Task instructions: Identify the line that contains "M 298,452 L 342,523 L 586,505" in the material. Output it and every line after it, unchanged, through the end.

Recorded information:
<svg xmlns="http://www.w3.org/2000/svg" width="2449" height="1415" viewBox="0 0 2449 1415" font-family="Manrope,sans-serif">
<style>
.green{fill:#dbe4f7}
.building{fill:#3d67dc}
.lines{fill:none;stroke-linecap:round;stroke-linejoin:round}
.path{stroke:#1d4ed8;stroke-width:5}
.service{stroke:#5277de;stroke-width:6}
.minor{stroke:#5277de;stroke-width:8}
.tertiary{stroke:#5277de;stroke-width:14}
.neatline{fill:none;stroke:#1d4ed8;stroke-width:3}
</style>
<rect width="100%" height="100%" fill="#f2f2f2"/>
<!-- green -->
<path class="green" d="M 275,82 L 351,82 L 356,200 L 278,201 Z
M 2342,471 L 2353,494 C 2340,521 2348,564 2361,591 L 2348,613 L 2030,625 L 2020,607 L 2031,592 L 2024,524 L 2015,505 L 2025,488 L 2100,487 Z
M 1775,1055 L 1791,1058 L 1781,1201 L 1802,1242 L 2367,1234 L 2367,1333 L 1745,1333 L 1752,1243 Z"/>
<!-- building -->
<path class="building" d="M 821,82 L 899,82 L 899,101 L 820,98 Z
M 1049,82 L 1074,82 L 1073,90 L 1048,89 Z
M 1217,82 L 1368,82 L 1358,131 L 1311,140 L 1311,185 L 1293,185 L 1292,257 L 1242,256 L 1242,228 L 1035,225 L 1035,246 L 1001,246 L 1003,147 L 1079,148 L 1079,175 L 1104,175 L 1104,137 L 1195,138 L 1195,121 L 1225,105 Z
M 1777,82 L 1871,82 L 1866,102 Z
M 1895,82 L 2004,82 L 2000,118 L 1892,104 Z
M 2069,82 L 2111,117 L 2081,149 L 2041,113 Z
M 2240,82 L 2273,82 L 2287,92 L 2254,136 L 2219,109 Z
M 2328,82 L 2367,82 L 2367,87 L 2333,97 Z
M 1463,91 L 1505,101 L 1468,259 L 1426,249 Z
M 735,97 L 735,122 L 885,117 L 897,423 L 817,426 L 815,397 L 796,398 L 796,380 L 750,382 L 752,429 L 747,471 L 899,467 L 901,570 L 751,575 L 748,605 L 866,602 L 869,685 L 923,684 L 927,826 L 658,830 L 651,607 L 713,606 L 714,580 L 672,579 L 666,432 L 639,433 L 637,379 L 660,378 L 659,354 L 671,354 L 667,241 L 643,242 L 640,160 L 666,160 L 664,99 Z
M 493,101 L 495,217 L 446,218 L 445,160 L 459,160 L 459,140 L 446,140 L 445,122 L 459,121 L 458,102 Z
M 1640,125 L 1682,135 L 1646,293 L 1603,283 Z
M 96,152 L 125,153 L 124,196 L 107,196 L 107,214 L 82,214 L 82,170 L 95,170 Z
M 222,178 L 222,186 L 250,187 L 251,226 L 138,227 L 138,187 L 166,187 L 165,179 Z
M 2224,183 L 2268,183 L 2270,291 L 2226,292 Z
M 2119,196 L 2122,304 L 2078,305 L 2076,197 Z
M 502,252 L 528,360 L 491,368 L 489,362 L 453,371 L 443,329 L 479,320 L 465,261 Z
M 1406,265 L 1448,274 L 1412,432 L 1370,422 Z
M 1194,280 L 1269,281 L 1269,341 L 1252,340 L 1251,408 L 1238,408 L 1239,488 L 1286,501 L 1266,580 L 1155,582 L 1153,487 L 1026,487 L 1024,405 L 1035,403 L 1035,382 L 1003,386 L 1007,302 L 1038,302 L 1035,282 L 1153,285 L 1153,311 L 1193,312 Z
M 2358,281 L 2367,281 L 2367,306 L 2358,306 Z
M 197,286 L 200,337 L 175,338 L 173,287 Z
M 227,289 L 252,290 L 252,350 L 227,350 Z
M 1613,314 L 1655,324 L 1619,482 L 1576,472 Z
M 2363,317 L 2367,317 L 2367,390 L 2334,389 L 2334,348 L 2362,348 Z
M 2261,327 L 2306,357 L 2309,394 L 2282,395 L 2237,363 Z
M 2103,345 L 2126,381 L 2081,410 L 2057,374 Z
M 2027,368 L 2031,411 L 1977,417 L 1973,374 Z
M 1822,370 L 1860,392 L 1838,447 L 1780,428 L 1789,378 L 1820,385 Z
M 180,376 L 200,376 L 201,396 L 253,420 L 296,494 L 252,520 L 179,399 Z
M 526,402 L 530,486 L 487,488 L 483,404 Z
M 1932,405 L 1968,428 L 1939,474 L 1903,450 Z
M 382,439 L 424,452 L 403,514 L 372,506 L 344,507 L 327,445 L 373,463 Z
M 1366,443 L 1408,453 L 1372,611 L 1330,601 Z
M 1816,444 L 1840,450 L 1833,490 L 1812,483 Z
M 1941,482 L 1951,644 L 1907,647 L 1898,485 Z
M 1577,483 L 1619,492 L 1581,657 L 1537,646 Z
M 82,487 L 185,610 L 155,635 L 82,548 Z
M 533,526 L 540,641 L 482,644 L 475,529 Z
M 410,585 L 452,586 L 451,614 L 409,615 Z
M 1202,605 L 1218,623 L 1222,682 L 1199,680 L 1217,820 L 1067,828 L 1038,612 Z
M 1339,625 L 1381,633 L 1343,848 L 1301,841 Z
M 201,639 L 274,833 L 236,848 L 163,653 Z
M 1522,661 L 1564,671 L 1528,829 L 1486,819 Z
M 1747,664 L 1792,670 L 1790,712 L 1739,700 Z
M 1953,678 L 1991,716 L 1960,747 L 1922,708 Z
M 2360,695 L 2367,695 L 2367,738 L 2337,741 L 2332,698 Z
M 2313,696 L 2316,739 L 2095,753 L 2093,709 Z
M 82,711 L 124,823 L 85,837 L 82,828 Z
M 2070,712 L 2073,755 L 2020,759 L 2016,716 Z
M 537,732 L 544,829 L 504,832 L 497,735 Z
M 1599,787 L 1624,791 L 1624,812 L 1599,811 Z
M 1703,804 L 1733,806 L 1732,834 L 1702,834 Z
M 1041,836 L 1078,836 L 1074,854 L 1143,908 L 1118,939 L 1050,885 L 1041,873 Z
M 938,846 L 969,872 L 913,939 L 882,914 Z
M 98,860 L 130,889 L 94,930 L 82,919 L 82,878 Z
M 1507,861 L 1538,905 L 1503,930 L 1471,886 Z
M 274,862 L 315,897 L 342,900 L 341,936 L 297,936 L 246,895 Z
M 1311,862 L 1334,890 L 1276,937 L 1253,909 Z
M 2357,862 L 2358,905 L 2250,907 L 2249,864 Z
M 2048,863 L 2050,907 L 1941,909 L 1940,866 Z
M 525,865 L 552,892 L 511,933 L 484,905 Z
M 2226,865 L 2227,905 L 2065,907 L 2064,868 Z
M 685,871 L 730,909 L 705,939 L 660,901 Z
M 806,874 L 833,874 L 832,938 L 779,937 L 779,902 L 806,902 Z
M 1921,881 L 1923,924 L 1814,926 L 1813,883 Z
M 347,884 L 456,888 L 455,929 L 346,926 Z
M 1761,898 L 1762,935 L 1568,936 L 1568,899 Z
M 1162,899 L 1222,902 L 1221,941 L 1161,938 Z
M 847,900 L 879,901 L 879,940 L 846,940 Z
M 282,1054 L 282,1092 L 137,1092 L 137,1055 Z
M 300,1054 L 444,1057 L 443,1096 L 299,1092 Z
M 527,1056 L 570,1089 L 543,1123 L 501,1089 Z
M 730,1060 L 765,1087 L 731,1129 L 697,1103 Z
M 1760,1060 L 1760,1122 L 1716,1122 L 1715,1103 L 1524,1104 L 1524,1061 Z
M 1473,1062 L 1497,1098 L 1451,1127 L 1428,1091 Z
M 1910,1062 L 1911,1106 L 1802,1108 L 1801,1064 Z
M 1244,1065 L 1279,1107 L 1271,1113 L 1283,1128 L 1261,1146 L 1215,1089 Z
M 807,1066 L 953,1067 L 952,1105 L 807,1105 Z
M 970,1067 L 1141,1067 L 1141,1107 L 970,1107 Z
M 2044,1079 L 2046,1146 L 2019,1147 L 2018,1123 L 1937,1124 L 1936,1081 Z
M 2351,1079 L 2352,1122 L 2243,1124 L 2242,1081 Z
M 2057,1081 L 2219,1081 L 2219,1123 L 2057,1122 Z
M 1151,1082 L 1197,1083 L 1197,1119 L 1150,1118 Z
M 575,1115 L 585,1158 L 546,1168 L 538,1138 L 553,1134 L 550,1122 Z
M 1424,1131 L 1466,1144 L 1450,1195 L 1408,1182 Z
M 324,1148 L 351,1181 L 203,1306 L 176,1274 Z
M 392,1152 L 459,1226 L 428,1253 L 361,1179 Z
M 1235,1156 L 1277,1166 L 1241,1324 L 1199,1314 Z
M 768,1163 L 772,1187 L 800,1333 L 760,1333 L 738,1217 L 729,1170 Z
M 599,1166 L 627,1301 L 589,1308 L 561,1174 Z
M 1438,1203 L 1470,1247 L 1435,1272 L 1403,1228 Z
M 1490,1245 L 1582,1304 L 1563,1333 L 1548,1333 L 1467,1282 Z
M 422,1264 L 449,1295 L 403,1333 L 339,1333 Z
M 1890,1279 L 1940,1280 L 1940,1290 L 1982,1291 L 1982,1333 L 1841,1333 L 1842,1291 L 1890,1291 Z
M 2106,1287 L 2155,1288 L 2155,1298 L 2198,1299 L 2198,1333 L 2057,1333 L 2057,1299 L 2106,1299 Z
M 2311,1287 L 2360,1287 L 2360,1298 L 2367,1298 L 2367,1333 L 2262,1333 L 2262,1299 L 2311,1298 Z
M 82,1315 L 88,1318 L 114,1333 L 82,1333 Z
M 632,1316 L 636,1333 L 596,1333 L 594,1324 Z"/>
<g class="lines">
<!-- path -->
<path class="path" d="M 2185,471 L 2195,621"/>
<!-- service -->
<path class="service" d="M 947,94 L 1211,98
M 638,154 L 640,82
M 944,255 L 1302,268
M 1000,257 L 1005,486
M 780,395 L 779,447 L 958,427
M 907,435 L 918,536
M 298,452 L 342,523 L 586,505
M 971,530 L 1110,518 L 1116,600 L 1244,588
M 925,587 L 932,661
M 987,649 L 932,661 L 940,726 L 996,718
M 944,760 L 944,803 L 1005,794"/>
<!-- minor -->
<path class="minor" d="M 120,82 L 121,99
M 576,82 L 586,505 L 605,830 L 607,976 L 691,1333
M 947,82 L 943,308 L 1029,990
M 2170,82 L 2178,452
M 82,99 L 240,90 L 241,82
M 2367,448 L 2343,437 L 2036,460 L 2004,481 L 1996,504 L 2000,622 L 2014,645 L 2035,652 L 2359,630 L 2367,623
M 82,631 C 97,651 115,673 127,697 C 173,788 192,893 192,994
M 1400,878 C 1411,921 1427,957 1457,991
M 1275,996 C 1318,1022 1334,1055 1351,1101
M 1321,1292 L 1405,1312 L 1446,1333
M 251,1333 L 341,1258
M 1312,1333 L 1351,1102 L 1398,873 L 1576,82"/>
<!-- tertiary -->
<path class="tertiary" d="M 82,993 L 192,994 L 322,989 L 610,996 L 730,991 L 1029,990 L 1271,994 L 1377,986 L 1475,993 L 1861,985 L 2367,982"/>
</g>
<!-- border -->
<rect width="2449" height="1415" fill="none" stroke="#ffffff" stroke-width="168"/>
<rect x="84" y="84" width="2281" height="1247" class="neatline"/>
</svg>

Response area:
M 298,452 L 342,523 L 586,505
M 971,530 L 1110,518 L 1116,600 L 1244,588
M 925,587 L 932,661
M 987,649 L 932,661 L 940,726 L 996,718
M 944,760 L 944,803 L 1005,794"/>
<!-- minor -->
<path class="minor" d="M 120,82 L 121,99
M 576,82 L 586,505 L 605,830 L 607,976 L 691,1333
M 947,82 L 943,308 L 1029,990
M 2170,82 L 2178,452
M 82,99 L 240,90 L 241,82
M 2367,448 L 2343,437 L 2036,460 L 2004,481 L 1996,504 L 2000,622 L 2014,645 L 2035,652 L 2359,630 L 2367,623
M 82,631 C 97,651 115,673 127,697 C 173,788 192,893 192,994
M 1400,878 C 1411,921 1427,957 1457,991
M 1275,996 C 1318,1022 1334,1055 1351,1101
M 1321,1292 L 1405,1312 L 1446,1333
M 251,1333 L 341,1258
M 1312,1333 L 1351,1102 L 1398,873 L 1576,82"/>
<!-- tertiary -->
<path class="tertiary" d="M 82,993 L 192,994 L 322,989 L 610,996 L 730,991 L 1029,990 L 1271,994 L 1377,986 L 1475,993 L 1861,985 L 2367,982"/>
</g>
<!-- border -->
<rect width="2449" height="1415" fill="none" stroke="#ffffff" stroke-width="168"/>
<rect x="84" y="84" width="2281" height="1247" class="neatline"/>
</svg>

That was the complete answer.